Last night, I flipped on Prime Video to watch a movie and, like millions of other streamers across the world, was promptly greeted with a commercial.
Truly, this sucks.
For all intents and purposes, Prime Video is now indistinguishable from the host of free video streaming apps that populate the Roku realm—unless, of course, you want to shell out an extra $3 a month for the same exact service you just had. If you’re unwilling to pay the extra money, you’re dooming yourself to a viewing experience that isn’t wholly dissimilar from the one you get while watching Tubi. If you are willing to pay a little extra, where does it end?
I first encountered Tubi, a free streaming app with ads, a couple years ago and, for the most part, have had a pretty good experience with it. There’s a good assortment of movies and TV shows on it and, while it doesn’t have a ton of original programming or particularly high resolution (it craps out at 720p), it provides a lot of basic entertainment value and provides it for free. So, in that sense, being considered a Tubi doppelganger shouldn’t be too bad, right?
Except, for obvious reasons, Prime can now effectively be regarded as actively worse than that sort of app. Want to watch Superbad with ads? Watch it for free on Tubi. Want to watch Superbad with ads and a slightly higher pixel count? Pay $108 a year and a rental fee to watch it on Prime. What a deal!
Why Amazon is doing this is the question. The reason that the company has given for its price hike is so that it can continue investing in what it calls “compelling content.” Roughly translated, Amazon is claiming that it needs more money to continue churning out original TV shows and movies, just like other streaming platforms have been wont to do over the past several years. Of course, this could just be a pretext for Amazon to further bilk its customer base. After all, that seems to be what everybody else is doing. Notably, Netflix kicked off the odious trend of adding ads and a more expensive subscription tier and has since been joined by most of the major streaming services. Much ink has already been spilled explaining how after streaming killed cable television, it is now in the process of reinventing it. The bottom line, however, is that Amazon is set to accrue billions and billions of dollars through this price hike. Truly, streamers would be best served by banding together and protesting what is just a craven cash grab by our entertainment overlords.
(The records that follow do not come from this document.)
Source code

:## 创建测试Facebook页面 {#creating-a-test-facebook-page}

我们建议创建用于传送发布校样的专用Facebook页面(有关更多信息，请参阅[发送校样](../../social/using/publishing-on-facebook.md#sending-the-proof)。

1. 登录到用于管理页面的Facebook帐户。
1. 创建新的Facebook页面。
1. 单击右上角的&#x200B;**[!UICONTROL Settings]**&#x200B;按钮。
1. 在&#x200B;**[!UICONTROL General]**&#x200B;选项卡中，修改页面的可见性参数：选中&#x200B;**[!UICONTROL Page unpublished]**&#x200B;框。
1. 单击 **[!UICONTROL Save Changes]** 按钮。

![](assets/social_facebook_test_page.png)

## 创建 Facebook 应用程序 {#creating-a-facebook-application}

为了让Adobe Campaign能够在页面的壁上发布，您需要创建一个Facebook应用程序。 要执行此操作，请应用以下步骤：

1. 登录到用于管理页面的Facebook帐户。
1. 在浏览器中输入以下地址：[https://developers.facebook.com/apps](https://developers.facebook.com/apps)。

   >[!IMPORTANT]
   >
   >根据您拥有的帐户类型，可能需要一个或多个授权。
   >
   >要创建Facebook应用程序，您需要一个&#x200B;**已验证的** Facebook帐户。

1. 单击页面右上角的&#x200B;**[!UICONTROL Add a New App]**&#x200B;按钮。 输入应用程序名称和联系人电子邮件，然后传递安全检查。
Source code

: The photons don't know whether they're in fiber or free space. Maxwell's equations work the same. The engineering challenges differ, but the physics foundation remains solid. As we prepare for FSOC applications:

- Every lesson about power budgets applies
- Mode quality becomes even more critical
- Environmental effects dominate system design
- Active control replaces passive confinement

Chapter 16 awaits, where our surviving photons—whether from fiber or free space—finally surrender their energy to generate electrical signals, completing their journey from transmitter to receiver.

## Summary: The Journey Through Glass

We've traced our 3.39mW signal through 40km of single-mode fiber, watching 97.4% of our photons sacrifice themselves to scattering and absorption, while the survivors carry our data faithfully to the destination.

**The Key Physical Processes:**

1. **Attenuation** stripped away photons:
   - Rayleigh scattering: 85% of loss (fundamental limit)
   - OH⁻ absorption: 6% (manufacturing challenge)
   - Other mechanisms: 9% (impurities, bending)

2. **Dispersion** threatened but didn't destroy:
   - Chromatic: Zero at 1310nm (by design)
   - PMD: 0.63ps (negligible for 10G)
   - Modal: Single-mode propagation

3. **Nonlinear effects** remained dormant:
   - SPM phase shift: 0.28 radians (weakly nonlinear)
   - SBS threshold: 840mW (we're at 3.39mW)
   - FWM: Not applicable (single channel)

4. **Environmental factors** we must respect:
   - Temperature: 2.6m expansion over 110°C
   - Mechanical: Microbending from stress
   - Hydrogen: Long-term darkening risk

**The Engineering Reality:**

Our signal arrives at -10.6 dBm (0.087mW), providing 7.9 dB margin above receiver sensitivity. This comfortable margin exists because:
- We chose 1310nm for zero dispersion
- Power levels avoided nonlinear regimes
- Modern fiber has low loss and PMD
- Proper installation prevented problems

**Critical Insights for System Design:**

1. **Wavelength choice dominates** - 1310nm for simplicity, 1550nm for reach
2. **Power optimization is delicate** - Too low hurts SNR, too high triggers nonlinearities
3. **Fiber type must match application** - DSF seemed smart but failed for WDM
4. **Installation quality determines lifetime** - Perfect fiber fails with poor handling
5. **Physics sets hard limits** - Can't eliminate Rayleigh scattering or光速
All of that said, Amazon’s excuse for raising everybody’s rates is sorta funny. I mean, let’s just say for a moment that the company is being honest about the whole needing-money-to-continue-creating-“compelling content” thing. Even if that’s the case, I’m not entirely sure what it’s talking about.
Like, is it talking about Reacher—the show that Forbes recently likened to a “budget network procedural with lousy, unimaginative cinematography, crappy fight scenes and bad writing”? Or is it referring to Citadel, the Russo Brothers produced spy show that Rolling Stone dubbed a “$300 million disaster”? It’s possible the company is alluding to its Wheel of Time adaptation, which RogerEbert.com has characterized as “particularly superfluous” with a “go-nowhere sensibility.” One thing’s for sure: It’s definitely talking about The Rings of Power, the ridiculously expensive LOTR show that almost nobody finished watching.
If you’ll remember, Amazon’s budget for Rings was projected to be somewhere in the neighborhood of $250 million, while the median viewing experience left TV critics saying stuff like: “The Rings of Power isn’t very good. It quite often isn’t anywhere near good.” Nobody asked Amazon to spend a quarter of a billion dollars on a show about elves. While only God knows why they did it, all I know is that I now have to suffer through Purina dog food commercials every time I want to watch There Will Be Blood.
It might be helpful if Amazon learned to stay in its lane. Indeed, if anyone from the company is interested in some free advice, here’s something to consider: The whole reason I ever watch stuff on Prime is to search out movies that aren’t on Netflix or Hulu. The great thing about Prime is that, while other streaming services have rotating or limited movie selections, it has pretty much everything. When I find the movie I want, my preference is to watch it in one high-definition, uninterrupted session, unclouded by corporate interjections. The platform’s only real advantage over a service like Tubi has been that it doesn’t have ads. Well, it didn’t.